Dedicated to reversing the permanence of neurological damage

Our approach

 

LDL receptors, and LRP1 in particular, have been implicated as promising therapeutic targets in a variety of diseases. LRP1 in particular has shown significant promise in terms of its potential for regenerative or disease-modifying benefits in disease or damage of the CNS. Novoron has developed proprietary tools and unique expertise fundamental to exploiting LRP1 and related proteins for their maximal therapeutic potential while avoiding the potential pitfalls associated with off-target, or within-target unwanted interactions that can lead to negative consequences that threaten to offset therapeutic benefit.

ALZHEIMER’S & TAUOPATHIES

Tau is a naturally occurring protein in the brain. When too much is produced or altered, it can contribute to neurodegenerative diseases such as Alzheimer’s or chronic traumatic encephalopathy (CTE). One of the hallmarks of tauopathies is the spread of tau from parts of the brain with abnormal production to other brain regions.

Research into the causes of and effective treatments for tauopathies and Alzheimer’s has been ongoing for decades, with frustratingly few results. Recently, research has shown that LRP1 is a critical factor in the spread of tau. We’re currently working to develop molecules that stop the spread of tau in the brain.

SPINAL CORD INJURY (SCI)

Nerves damaged after a spinal cord injury attempt to regenerate, but are blocked from doing so by inhibitory molecules at the site of damage. We’ve developed a molecule that shuts down the signals that confuse neurons and suppress regeneration. 

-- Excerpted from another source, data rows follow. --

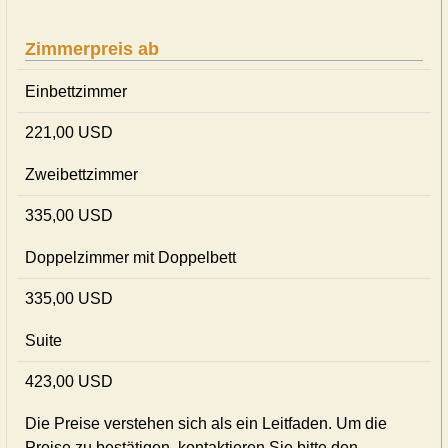
Zimmerpreis ab
Einbettzimmer
221,00 USD
Zweibettzimmer
335,00 USD
Doppelzimmer mit Doppelbett
335,00 USD
Suite
423,00 USD
Die Preise verstehen sich als ein Leitfaden. Um die
Preise zu bestätigen, kontaktieren Sie bitte den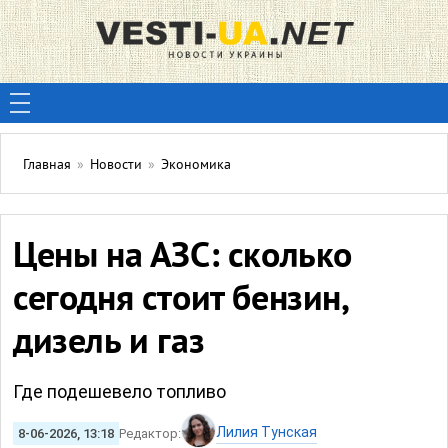
Главная
»
Новости
»
Экономика
Цены на АЗС: сколько
сегодня стоит бензин,
дизель и газ
Где подешевело топливо
Лилия Тунская
8-06-2026, 13:18
Редактор: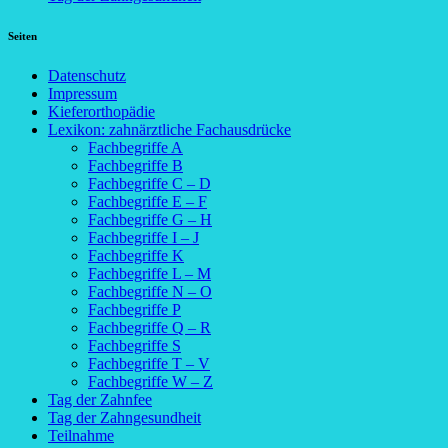
Seiten
Datenschutz
Impressum
Kieferorthopädie
Lexikon: zahnärztliche Fachausdrücke
Fachbegriffe A
Fachbegriffe B
Fachbegriffe C – D
Fachbegriffe E – F
Fachbegriffe G – H
Fachbegriffe I – J
Fachbegriffe K
Fachbegriffe L – M
Fachbegriffe N – O
Fachbegriffe P
Fachbegriffe Q – R
Fachbegriffe S
Fachbegriffe T – V
Fachbegriffe W – Z
Tag der Zahnfee
Tag der Zahngesundheit
Teilnahme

In animal models of injury, our approach promotes the growth of nerve cells and leads to significant recovery of motor function. We’re currently working to explore the therapeutic potential of our molecule and inform preclinical studies to set our drug up for success in clinical trials.

MULTIPLE SCLEROSIS (MS)

In multiple sclerosis, the immune system attacks the protective coating on nerves called myelin. Once the myelin is removed, nerves become dysfunctional and eventually die. While therapies today can reduce the number and severity of MS attacks, no treatment exists to repair damage after an attack has occurred. 

Repairing myelin—a process called remyelination—is our best chance for reversing the effects of MS. Our technology has shown promise in promoting myelin repair in MS lesions and we’re now working to optimize the administration and dosing.